Smerud got the impression that wasn't how things were done in China thus far.

"I'm interested to see how it is when I get there," Smerud said. "For example, she said the nature centers in China are really in the infant stages, and they're more of an arboretum or museum-like experience where you walk a paved trail to a sign and you read as you overlook the mangrove swamp, but they don’t take children out into the mangrove swamp. She was impressed by the hands-on nature that happens here."

The hands-on nature approach, environmental education program and community connection of Wolf Ridge are what Smerud credits for the program's selection. Since 1974 the center’s naturalist training program has produced professional educators who now lead nature-based educational programs all over the world. Over 13,000 K-12 students from Minnesota, Wisconsin and North Dakota visit Wolf Ridge each school year.

"Everyone from Minnehaha in Two Harbors to William Kelley in Silver Bay have been sending their kids here for more than four decades," Smerud said. "We have that deep community connection.
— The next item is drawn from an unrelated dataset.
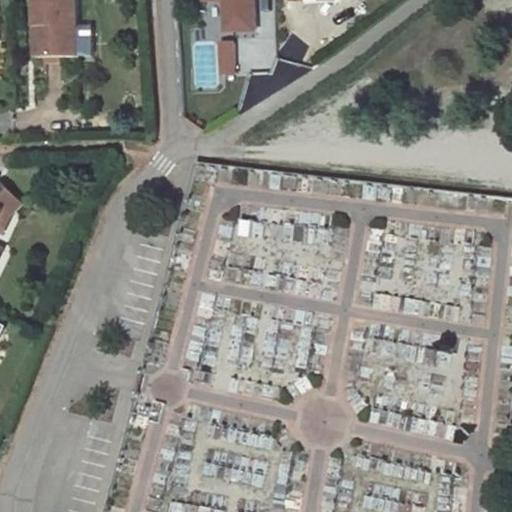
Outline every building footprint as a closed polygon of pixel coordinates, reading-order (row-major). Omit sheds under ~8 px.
[(79,26),(78,0),(38,0),(39,26),(44,26),(45,57),(79,56),(79,26)] [(257,30),(256,0),(228,0),(228,31),(257,30)] [(94,56),(93,26),(79,26),(79,56),(94,56)] [(235,45),(222,45),(224,73),(237,73),(235,45)] [(0,115),(0,134),(14,134),(13,115),(0,115)] [(0,223),(5,212),(13,216),(24,205),(0,180),(0,223)] [(168,289),(168,264),(138,264),(138,289),(168,289)] [(0,344),(1,345),(9,329),(0,324),(0,344)]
But we also have this broad scope reach of impact in the industry that I think they're looking to establish in China."

Chen Yang and staff visited 30 different environmental education centers throughout the world last year, 20 of which were in the U.S. They recommended that China's NGO's environmental education efforts follow the Wolf Ridge model with its focus on hands-on, immersive experiences in nature.

“I’m honored and humbled to be able to share the wisdom and lessons learned in Wolf Ridge’s almost 50 years of connecting more than 700,000 students to nature through hands-on field study,” Smerud said. “China’s recognition of the importance of educating students about the natural world and how to interact with and how to care for it into the future is inspiring.”

Smerud will return to the U.S. on Jan. 16 and is looking forward to sharing what he learned from his experiences.